Closed YuanchengJiang closed 1 year ago
Thank you for the report! We will investigate and come back to you.
@YuanchengJiang
Thank you for reporting. I've investigated and concluded that while the slowdown is unfortunate, this is not a bug.
What makes the difference in these queries is that for the regular MATCH
the planner is allowed to pull predicates from later WITH
clauses into its WHERE
part, as that doesn't affect the results. For OPTIONAL MATCH
that is not allowed.
In your example the planner finds s3.year>1940
predicate and produces NodeIndexSeekByRange
. Unfortunately estimated rows are very inaccurate and the final plan ends up being suboptimal.
For OPTIONAL MATCH
however we can only consider toInteger(s2.userId)>54
while matching the pattern, other predicates will be applied later via a Filter
. With fewer predicates to solve, estimated rows are a bit more accurate and the final plan ends up being better.

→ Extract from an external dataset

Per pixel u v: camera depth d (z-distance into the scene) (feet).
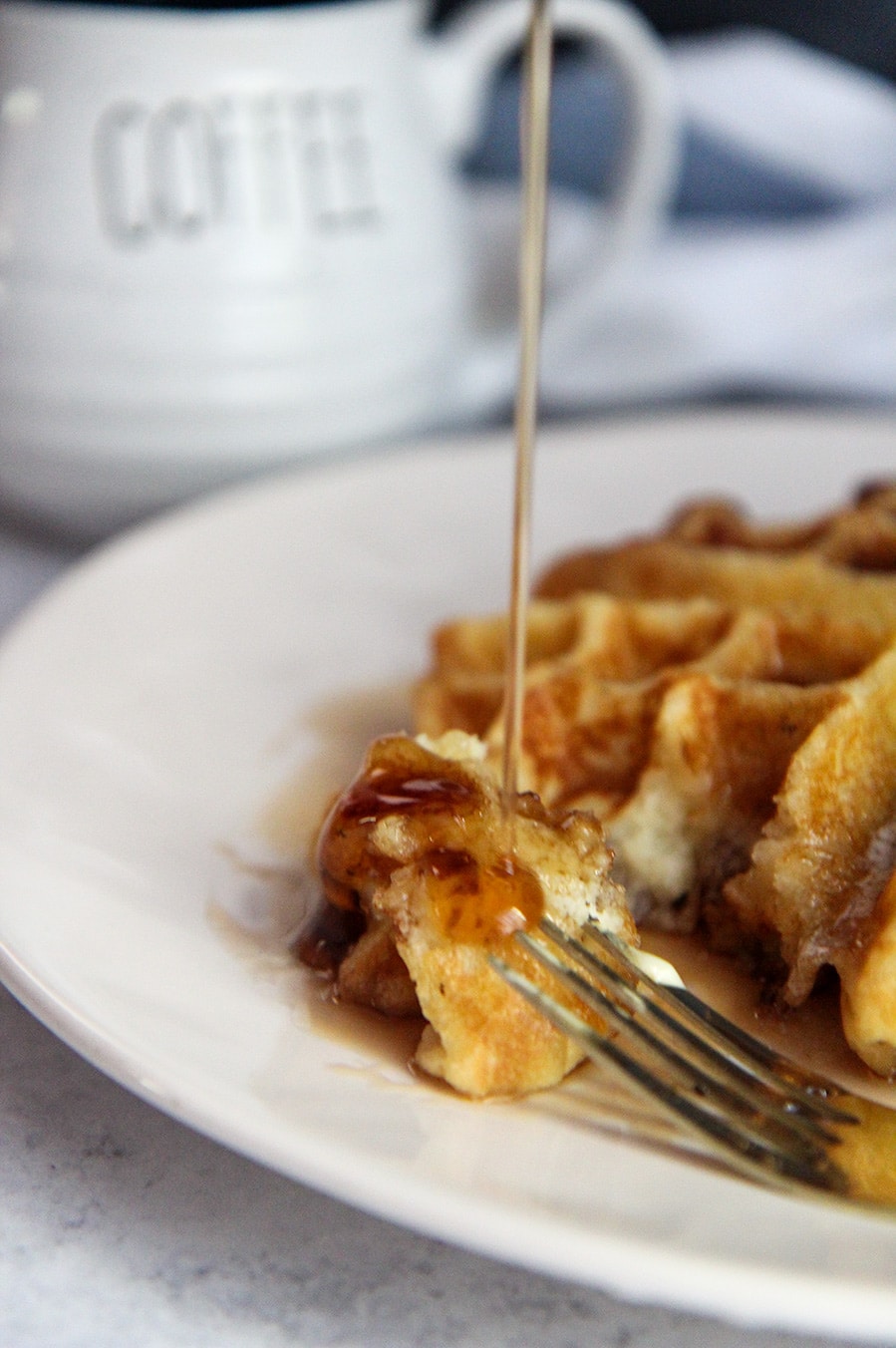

To understand why it makes a difference whether you put predicates into WHERE
of an OPTIONAL MATCH
or in a WITH
after the match, consider the following example:
Given an empty graph, this query will produce a single row containing null
:
OPTIONAL MATCH (n)
WHERE n.prop > 123
RETURN n
This query however will not produce any rows at all:
OPTIONAL MATCH (n)
WITH n WHERE n.prop > 123
RETURN n
The first query tries to match a node (n)
such that n.prop > 123
. Not finding any, it outputs a row with n -> null
.
The second query tries to match a node (n)
. Not finding any, it outputs a row with n -> null
. Then it applies n.prop > 123
filter to this row, which filters it out and we end up with no rows produced in the end.
Hope this clears things up.
@inmost-light Really appreciate your detailed explanation.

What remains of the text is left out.